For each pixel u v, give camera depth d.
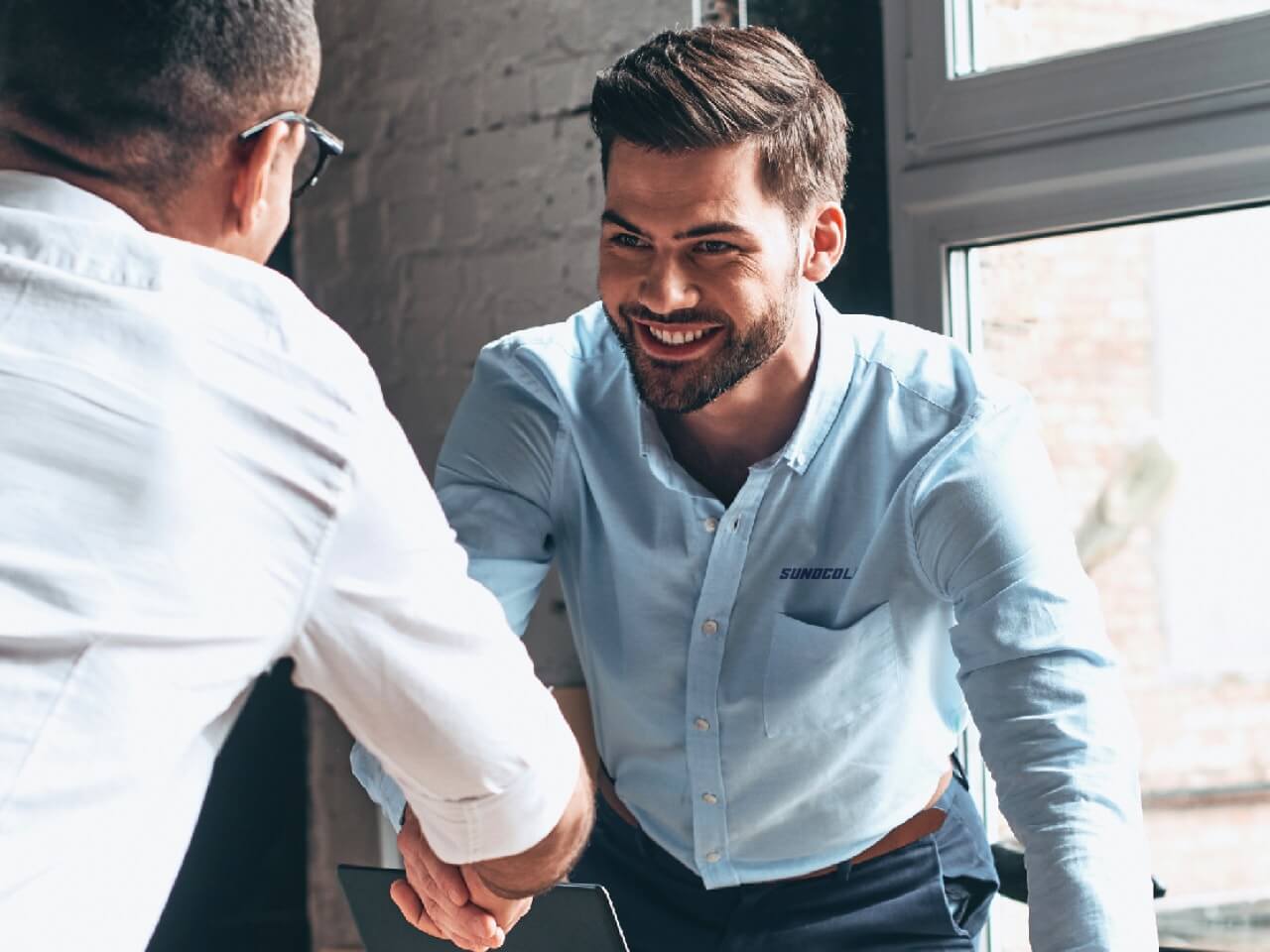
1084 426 2.39
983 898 1.72
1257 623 2.76
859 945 1.64
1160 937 2.55
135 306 0.97
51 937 0.93
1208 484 2.53
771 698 1.59
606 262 1.45
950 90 2.13
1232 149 1.85
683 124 1.37
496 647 1.10
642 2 2.43
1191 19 1.93
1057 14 2.04
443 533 1.09
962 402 1.53
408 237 2.86
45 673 0.92
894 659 1.58
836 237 1.54
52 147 1.02
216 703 1.00
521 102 2.65
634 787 1.70
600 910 1.27
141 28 1.00
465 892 1.30
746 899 1.66
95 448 0.94
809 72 1.48
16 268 0.97
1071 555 1.50
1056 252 2.21
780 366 1.53
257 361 1.00
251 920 3.15
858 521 1.55
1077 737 1.40
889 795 1.64
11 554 0.91
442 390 2.80
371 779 1.51
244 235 1.09
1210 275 2.23
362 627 1.03
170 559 0.95
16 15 1.02
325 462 1.01
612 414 1.64
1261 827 2.95
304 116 1.10
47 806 0.91
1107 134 1.96
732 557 1.57
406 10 2.86
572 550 1.70
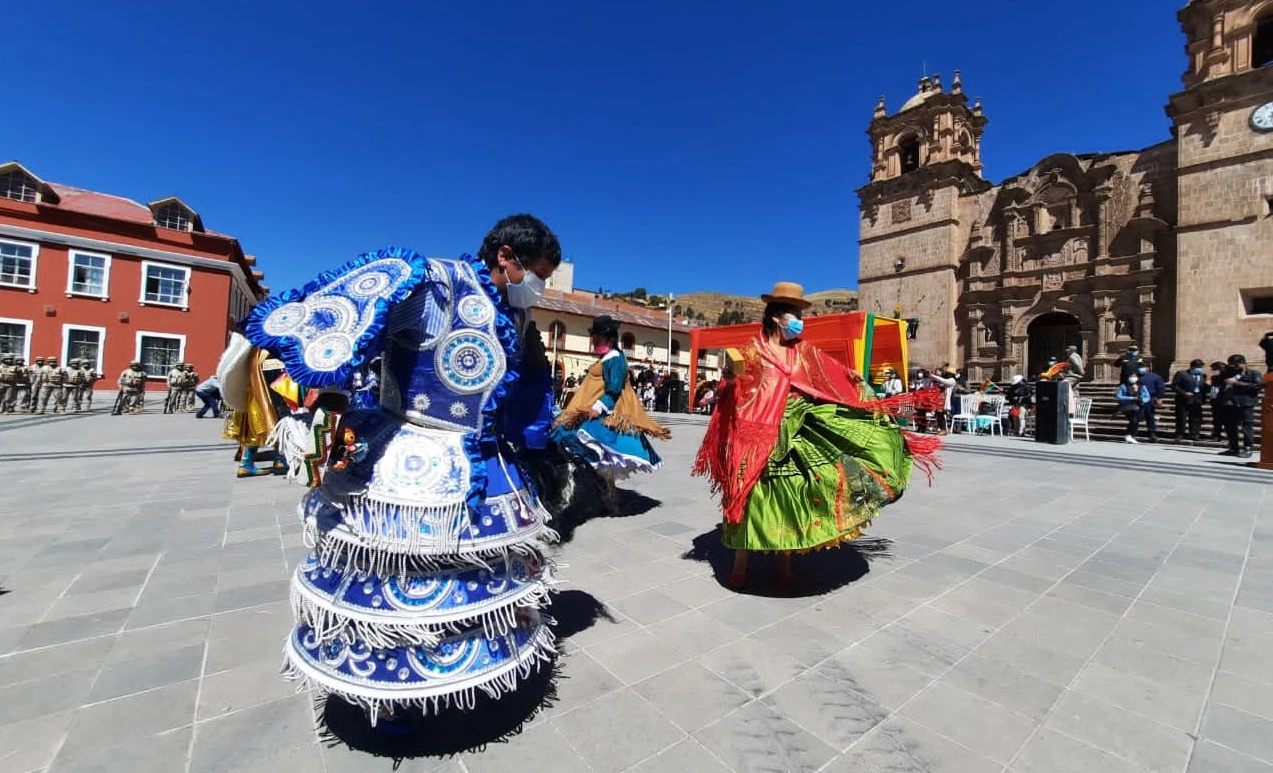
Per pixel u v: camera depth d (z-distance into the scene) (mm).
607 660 2398
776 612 2928
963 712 2045
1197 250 20266
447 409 1653
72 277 24953
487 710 2008
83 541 3963
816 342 13273
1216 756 1807
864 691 2176
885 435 3219
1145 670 2357
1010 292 25422
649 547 4059
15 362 16094
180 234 27281
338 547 1573
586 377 4895
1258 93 19250
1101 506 5520
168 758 1716
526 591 1743
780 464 3021
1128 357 13602
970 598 3133
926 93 29297
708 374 45938
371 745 1801
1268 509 5418
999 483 6816
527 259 1810
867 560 3795
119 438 10234
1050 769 1742
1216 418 12172
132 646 2445
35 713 1936
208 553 3730
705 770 1715
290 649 1738
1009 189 25891
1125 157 23047
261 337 1363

• _EXERCISE DIRECTIONS_
Without the pictures, write out the whole listing above exactly as it appears.

• _TASK OUTPUT_
For each pixel u v, give camera depth d.
1084 426 2.39
983 898 1.72
1257 623 2.76
859 945 1.64
1160 937 2.55
135 306 0.97
51 937 0.93
1208 484 2.53
771 698 1.59
606 262 1.45
950 90 2.13
1232 149 1.85
683 124 1.37
496 647 1.10
642 2 2.43
1191 19 1.93
1057 14 2.04
443 533 1.09
962 402 1.53
408 237 2.86
45 673 0.92
894 659 1.58
836 237 1.54
52 147 1.02
216 703 1.00
521 102 2.65
634 787 1.70
600 910 1.27
141 28 1.00
465 892 1.30
746 899 1.66
95 448 0.94
809 72 1.48
16 268 0.97
1071 555 1.50
1056 252 2.21
780 366 1.53
257 361 1.00
251 920 3.15
858 521 1.55
1077 737 1.40
889 795 1.64
11 554 0.91
442 390 2.80
371 779 1.51
244 235 1.09
1210 275 2.23
362 627 1.03
170 559 0.95
16 15 1.02
325 462 1.01
612 414 1.64
1261 827 2.95
304 116 1.10
47 806 0.91
1107 134 1.96
732 557 1.57
406 10 2.86
572 550 1.70
Per pixel u v: camera depth d (z-distance into the scene) (mm).
607 660 2398
776 612 2928
963 712 2045
1197 250 20266
447 409 1653
72 277 24953
487 710 2008
83 541 3963
816 342 13273
1216 756 1807
864 691 2176
885 435 3219
1145 670 2357
1010 292 25422
649 547 4059
15 362 16094
180 234 27281
338 547 1573
586 377 4895
1258 93 19250
1101 506 5520
168 758 1716
526 591 1743
780 464 3021
1128 357 13602
970 598 3133
926 93 29297
708 374 45938
371 745 1801
1268 509 5418
999 483 6816
527 259 1810
867 560 3795
119 438 10234
1050 769 1742
1216 418 12172
132 646 2445
35 713 1936
208 553 3730
705 770 1715
290 649 1738
1009 189 25891
1125 157 23047
261 337 1363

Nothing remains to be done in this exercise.